The funds lent to the Rock were only a fraction of the £62 billion it now transpires was secretly extended to RBS and HBOS. The first loans were made at the start of October 2008, two weeks after Lehman went under, and were finally repaid on January 16th, 2009. At its peak, in mid-October, RBS was being propped up by emergency funding of £36.6 billion, while HBOS’s loans hit a high of £25.4 billion in mid-November.

The loans came on top of the other, public, support measures for the financial sector, including the special liquidity and credit guarantee schemes as well as the £37 billion government bailout.

Only now, with RBS safely part of the government’s asset protection scheme and Lloyds in the midst of a massive rights issue, have the authorities deemed it safe to reveal just how heavily the banks had to be supported. Even six months ago, the information was still thought too sensitive to release and so was withheld by the Bank of England from its annual report when it was published on May 18th.

It’s a mark of how much confidence has been restored to the system that the numbers are now in the public arena without any ill-effect. But the revelations are likely to anger those shareholders who already feel they were misled about the depth of the banks’ problems.

The loans were being handed out at the same time as the controversial government-brokered rescue takeover of HBOS by Lloyds was being put together. Had shareholders known just how dire the state of HBOS had become, would they ever have approved the deal? As the Liberal Democrat’s treasury spokesman Vince Cable put it yesterday, the chancellor knew he was “selling Lloyds a lemon”.

Shareholders in Lloyds will get a chance to make their views known tomorrow, when they gather in Birmingham to vote on the bank’s massive fundraising exercise.
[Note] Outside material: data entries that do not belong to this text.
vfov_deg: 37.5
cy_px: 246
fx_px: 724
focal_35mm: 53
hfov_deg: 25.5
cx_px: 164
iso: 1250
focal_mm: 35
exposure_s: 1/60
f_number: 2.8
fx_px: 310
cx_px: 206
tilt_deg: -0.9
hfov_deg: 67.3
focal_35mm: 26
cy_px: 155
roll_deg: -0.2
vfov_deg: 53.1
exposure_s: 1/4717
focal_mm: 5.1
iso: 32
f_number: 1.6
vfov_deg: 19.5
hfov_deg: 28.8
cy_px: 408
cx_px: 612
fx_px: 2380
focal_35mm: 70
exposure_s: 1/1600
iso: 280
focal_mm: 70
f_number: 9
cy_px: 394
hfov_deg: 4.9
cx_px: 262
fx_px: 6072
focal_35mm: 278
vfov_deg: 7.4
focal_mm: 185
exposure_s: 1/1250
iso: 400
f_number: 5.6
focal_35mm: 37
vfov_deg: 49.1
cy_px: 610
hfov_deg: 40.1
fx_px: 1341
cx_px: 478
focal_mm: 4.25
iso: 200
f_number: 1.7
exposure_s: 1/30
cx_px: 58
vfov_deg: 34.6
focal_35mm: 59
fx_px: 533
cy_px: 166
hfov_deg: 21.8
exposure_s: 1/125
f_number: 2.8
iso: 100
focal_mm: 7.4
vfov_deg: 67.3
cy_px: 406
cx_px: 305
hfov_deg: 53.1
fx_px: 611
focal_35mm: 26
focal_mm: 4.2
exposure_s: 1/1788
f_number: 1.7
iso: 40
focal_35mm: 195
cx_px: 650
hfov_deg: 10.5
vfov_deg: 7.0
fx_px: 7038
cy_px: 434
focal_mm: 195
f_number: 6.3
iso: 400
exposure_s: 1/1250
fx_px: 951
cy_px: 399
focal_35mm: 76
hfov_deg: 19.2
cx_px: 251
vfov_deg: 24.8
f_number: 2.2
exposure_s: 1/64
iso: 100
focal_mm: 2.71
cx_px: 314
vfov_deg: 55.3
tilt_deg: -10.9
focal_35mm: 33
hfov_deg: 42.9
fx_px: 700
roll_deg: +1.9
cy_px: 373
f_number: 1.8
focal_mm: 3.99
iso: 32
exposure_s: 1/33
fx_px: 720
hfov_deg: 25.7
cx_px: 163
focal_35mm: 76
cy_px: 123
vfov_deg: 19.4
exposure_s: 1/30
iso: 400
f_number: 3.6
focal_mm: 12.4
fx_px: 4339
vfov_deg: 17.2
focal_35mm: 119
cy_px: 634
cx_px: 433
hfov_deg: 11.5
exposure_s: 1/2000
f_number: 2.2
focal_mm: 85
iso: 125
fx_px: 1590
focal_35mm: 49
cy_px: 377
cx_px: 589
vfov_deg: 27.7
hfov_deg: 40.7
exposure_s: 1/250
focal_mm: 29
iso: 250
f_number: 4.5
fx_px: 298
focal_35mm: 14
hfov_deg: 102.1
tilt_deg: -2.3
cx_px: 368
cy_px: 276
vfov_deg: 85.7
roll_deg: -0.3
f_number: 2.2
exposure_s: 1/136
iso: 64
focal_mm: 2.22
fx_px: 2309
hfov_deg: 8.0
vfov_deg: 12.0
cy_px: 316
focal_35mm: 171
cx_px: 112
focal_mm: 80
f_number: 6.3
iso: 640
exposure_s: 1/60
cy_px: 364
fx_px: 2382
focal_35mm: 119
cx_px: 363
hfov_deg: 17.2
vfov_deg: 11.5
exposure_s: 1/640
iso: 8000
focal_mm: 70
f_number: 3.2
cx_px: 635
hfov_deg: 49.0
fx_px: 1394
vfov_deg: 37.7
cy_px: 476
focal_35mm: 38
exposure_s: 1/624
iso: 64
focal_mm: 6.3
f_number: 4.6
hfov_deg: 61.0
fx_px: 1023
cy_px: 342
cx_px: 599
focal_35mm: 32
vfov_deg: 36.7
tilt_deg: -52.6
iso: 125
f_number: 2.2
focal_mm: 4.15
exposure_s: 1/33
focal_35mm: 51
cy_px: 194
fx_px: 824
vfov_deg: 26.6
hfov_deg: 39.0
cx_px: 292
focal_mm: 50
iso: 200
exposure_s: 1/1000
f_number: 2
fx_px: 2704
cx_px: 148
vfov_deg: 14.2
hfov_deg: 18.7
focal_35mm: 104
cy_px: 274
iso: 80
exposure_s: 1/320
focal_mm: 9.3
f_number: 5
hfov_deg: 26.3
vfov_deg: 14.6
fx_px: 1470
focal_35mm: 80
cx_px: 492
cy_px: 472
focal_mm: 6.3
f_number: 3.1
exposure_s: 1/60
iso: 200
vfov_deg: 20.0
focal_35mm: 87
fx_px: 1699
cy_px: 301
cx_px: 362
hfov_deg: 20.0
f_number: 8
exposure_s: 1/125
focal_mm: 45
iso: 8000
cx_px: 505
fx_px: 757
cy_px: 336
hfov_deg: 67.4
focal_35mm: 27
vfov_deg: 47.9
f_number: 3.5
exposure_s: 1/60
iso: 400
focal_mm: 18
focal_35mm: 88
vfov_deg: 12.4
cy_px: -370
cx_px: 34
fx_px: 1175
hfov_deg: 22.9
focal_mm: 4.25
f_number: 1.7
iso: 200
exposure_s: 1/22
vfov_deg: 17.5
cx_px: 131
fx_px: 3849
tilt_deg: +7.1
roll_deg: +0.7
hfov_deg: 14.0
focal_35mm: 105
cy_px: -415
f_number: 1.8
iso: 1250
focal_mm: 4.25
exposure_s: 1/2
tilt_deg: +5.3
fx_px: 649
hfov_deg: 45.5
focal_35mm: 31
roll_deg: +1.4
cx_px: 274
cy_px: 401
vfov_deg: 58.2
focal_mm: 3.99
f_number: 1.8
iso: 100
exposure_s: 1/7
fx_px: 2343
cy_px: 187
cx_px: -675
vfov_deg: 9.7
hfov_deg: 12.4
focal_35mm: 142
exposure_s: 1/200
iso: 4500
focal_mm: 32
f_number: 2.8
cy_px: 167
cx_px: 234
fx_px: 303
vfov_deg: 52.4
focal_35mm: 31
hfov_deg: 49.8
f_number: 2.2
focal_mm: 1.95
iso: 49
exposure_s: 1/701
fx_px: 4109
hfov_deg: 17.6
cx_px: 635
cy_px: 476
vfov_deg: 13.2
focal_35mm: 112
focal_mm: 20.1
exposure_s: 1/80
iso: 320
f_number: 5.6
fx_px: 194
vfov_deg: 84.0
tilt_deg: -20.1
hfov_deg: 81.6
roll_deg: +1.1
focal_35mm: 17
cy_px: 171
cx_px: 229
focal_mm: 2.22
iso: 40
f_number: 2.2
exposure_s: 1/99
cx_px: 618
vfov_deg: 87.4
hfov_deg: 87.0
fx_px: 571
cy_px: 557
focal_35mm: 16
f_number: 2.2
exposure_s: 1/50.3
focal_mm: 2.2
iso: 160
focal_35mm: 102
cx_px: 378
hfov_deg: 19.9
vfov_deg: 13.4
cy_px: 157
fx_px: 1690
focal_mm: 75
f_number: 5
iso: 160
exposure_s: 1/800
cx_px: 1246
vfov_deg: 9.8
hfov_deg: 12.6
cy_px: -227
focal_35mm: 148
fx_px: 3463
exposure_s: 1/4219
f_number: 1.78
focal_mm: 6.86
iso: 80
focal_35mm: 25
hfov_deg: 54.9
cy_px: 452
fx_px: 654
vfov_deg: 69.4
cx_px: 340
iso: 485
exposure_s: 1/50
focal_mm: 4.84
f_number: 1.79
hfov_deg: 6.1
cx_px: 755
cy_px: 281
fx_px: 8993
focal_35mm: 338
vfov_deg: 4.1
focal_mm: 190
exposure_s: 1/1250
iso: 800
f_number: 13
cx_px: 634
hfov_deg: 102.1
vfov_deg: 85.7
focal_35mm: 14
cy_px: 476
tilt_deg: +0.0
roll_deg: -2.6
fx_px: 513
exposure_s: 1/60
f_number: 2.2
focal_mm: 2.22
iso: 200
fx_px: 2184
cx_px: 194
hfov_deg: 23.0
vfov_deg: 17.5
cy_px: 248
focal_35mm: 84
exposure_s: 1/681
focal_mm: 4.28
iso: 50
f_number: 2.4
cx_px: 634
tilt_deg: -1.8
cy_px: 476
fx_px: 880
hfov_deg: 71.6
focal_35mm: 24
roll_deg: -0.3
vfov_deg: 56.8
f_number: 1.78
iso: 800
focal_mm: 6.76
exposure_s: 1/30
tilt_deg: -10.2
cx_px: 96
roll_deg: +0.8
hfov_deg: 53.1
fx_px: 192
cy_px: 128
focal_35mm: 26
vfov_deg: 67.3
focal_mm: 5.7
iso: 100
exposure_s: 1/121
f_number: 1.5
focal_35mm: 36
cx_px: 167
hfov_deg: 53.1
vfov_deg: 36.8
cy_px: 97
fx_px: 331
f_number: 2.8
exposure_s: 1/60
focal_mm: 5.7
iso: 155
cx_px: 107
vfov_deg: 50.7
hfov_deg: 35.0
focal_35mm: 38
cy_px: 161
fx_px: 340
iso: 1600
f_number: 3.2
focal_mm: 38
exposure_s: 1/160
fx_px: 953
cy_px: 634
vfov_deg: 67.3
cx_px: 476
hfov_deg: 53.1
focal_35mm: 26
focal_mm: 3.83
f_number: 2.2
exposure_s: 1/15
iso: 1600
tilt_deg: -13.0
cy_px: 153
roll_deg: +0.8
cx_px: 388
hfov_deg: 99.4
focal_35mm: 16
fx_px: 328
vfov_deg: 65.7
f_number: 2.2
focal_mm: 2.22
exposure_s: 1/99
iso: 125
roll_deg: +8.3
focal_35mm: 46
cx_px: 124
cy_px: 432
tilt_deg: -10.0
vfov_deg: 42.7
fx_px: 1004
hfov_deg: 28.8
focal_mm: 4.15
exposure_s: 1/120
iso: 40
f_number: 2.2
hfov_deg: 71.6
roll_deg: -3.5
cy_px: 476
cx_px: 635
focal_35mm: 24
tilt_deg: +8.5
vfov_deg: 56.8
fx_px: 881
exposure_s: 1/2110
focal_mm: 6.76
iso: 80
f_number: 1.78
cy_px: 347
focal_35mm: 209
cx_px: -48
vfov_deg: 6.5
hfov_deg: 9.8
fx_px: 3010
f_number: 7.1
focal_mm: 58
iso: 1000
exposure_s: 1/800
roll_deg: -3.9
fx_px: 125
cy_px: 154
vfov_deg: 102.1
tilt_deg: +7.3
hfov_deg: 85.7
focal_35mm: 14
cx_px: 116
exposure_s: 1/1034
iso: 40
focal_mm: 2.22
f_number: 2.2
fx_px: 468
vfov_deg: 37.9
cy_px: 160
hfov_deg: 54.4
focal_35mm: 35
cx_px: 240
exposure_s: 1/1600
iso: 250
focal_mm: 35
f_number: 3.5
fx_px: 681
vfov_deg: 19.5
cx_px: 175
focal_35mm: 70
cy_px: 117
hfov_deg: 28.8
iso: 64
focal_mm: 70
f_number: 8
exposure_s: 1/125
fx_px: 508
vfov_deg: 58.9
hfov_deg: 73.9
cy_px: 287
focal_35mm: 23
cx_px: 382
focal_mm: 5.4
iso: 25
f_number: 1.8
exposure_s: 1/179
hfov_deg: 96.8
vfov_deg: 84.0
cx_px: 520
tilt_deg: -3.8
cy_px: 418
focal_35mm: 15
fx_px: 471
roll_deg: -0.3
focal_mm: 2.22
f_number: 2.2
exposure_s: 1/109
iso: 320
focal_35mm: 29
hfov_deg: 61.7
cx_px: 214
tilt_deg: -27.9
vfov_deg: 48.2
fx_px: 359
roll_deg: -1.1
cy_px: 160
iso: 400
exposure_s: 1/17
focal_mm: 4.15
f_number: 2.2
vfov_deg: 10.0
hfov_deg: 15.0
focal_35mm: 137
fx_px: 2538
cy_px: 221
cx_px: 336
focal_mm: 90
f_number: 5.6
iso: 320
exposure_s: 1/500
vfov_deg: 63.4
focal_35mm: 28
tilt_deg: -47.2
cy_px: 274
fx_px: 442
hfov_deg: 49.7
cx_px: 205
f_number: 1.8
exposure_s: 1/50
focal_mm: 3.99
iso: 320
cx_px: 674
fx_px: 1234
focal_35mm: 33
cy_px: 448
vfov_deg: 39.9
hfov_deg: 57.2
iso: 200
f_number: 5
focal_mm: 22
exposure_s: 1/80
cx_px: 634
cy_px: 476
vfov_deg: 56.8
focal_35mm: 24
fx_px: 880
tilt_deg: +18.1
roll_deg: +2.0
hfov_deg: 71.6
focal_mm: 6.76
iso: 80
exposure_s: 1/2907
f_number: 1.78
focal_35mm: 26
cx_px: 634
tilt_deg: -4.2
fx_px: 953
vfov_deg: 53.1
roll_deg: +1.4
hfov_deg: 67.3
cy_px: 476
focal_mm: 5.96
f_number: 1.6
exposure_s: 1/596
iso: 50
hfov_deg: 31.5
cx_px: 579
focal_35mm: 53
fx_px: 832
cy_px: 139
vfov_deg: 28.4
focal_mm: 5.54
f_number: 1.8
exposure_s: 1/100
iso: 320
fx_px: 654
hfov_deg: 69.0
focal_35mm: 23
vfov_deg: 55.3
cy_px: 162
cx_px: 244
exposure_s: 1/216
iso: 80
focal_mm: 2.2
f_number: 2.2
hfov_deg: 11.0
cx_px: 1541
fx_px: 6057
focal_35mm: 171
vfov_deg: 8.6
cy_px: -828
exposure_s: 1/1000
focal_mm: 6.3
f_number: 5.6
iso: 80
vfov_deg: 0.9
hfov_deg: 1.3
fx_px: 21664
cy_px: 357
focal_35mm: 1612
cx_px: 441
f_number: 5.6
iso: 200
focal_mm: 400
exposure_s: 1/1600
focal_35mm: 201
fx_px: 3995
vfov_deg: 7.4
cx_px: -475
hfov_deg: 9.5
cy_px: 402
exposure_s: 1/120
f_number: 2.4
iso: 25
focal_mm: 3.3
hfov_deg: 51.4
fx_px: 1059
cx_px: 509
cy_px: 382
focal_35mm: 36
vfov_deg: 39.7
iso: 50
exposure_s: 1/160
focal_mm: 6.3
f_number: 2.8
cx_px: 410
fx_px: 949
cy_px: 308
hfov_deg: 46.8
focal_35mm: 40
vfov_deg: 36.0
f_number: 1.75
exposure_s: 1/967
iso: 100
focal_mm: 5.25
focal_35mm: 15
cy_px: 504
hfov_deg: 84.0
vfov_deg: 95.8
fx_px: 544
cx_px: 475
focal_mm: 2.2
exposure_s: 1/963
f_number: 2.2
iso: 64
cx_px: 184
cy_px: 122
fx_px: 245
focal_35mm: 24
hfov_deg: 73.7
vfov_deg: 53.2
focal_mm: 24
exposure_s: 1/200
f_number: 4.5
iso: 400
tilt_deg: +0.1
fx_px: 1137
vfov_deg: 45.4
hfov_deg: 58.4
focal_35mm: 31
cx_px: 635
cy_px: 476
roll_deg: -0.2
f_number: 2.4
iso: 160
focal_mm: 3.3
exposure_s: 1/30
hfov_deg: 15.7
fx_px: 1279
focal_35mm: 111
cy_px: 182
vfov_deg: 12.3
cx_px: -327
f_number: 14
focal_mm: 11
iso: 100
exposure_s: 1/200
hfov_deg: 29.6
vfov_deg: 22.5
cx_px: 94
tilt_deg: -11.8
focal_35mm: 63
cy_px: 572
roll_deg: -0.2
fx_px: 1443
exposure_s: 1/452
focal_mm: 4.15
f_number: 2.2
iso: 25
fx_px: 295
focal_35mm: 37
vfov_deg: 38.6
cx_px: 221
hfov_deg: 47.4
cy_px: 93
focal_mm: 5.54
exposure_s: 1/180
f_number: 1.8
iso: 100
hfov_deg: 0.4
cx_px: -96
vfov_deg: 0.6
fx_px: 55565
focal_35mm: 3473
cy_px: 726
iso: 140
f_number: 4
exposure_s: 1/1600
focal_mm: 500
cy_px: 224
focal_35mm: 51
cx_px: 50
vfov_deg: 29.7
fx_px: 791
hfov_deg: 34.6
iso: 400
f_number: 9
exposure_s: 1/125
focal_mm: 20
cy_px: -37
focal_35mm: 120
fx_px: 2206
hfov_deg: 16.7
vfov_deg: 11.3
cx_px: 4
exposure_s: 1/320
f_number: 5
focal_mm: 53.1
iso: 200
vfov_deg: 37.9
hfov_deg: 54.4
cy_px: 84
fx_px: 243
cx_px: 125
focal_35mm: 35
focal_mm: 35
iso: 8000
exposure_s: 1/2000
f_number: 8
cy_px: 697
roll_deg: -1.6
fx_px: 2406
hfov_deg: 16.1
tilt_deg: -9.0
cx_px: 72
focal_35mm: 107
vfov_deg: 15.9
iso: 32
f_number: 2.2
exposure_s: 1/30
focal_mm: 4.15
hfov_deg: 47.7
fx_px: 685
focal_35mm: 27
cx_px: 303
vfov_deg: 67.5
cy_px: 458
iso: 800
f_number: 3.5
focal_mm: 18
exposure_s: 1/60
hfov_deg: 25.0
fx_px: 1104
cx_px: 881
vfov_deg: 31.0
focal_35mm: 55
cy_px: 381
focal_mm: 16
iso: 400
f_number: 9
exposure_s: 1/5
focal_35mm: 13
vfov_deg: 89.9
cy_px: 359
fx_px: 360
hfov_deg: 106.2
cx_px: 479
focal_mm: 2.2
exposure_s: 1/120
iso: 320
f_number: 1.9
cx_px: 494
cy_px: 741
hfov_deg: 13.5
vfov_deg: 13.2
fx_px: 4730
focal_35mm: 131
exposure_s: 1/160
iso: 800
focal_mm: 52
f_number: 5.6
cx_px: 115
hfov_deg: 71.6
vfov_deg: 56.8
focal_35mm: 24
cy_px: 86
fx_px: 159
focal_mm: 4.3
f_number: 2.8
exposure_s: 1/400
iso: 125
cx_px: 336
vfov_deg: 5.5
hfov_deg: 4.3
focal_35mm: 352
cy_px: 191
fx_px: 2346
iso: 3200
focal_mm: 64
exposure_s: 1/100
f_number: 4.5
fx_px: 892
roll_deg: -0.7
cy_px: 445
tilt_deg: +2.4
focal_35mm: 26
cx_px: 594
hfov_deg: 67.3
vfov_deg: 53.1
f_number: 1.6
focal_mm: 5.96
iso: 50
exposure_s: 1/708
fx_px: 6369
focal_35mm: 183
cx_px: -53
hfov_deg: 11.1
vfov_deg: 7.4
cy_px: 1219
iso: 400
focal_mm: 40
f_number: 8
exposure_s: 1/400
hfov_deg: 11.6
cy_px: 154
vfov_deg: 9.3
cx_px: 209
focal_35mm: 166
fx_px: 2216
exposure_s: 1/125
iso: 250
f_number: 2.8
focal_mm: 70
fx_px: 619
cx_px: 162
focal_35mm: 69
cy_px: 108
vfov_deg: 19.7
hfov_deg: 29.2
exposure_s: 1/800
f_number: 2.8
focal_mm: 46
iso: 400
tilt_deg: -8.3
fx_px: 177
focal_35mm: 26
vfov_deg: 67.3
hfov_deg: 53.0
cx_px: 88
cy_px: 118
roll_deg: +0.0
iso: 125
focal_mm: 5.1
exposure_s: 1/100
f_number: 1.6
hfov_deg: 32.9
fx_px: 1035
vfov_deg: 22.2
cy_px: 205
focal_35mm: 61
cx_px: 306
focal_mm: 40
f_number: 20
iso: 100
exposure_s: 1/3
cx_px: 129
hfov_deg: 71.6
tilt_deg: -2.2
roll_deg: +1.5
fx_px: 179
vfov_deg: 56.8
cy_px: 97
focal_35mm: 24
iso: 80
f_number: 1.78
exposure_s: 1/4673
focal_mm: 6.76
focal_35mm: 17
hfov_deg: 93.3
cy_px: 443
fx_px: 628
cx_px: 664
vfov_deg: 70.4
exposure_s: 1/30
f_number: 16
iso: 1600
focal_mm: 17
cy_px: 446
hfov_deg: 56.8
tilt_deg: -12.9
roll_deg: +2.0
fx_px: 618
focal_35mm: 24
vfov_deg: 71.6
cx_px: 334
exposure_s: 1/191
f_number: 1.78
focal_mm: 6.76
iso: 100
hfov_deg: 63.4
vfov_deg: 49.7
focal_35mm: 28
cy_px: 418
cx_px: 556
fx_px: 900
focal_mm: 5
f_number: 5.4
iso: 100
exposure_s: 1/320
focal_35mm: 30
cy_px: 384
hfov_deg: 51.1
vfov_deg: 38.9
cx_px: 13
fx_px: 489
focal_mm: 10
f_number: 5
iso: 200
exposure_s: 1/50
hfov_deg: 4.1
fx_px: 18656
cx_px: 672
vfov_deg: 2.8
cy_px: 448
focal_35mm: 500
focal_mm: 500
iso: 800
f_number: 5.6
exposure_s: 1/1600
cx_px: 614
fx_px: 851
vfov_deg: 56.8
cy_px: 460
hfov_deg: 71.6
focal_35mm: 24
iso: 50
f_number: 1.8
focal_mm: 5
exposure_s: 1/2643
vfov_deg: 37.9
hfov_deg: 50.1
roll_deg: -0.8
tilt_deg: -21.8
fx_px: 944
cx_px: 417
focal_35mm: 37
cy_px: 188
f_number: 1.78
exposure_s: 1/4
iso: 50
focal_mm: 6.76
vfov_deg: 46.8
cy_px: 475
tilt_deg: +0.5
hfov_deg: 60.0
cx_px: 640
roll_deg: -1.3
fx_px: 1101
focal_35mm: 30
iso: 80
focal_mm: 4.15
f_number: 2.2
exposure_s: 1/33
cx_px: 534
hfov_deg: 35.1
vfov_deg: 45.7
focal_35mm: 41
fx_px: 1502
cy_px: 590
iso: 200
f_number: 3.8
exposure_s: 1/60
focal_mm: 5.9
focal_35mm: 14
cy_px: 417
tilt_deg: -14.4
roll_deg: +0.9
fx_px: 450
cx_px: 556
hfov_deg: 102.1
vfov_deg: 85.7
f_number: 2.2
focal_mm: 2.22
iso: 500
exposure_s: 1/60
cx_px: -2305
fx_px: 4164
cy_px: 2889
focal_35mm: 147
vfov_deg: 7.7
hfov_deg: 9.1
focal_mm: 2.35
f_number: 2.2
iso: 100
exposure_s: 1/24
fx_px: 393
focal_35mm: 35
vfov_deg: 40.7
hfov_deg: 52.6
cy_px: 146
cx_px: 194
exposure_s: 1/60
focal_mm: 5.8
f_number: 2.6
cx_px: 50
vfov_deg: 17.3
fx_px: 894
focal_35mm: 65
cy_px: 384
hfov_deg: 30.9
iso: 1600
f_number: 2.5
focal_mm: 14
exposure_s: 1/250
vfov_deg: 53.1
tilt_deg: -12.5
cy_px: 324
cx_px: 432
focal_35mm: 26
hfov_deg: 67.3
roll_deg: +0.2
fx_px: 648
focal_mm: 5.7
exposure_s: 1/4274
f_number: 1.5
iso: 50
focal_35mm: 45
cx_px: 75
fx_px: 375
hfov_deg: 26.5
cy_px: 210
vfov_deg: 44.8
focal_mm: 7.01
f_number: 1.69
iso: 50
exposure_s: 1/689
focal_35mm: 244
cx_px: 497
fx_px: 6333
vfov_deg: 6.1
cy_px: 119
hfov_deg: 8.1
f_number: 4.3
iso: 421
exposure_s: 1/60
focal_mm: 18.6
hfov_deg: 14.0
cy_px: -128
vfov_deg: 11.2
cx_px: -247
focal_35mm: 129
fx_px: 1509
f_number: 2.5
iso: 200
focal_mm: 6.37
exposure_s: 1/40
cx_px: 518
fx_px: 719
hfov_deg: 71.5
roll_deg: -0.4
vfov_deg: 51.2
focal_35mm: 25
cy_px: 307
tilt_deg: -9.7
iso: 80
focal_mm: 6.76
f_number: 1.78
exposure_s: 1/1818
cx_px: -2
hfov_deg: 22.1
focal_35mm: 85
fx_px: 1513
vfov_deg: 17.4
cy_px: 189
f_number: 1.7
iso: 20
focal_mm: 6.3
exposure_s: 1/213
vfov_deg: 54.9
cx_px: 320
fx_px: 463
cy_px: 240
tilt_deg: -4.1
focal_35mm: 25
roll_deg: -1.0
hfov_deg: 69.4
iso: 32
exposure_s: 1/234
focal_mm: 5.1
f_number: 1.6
The £13.5 billion rights issue – the world’s biggest ever cash call – was priced yesterday at 37p a share, a hefty discount.

The government, which owns 43 per cent of Lloyds, is taking up its entitlement to new shares, meaning it must put another £5.7 billion of taxpayers’ funds into the bank, on top of the £17 billion already laid out. Investors – the bank has almost three million of them – will face substantial dilution to their stakes if they do not take up their rights.

The rationale for the rights issue is sound (the bank is raising £22.5 billion in total with a bond swap as well), as it enables Lloyds to escape the government’s costly asset protection scheme. Having already won the support of the government and institutional shareholders, the cash call looks certain to succeed – but that doesn’t mean the bank’s army of private investors will like it any better, particularly in the light of yesterday’s revelations.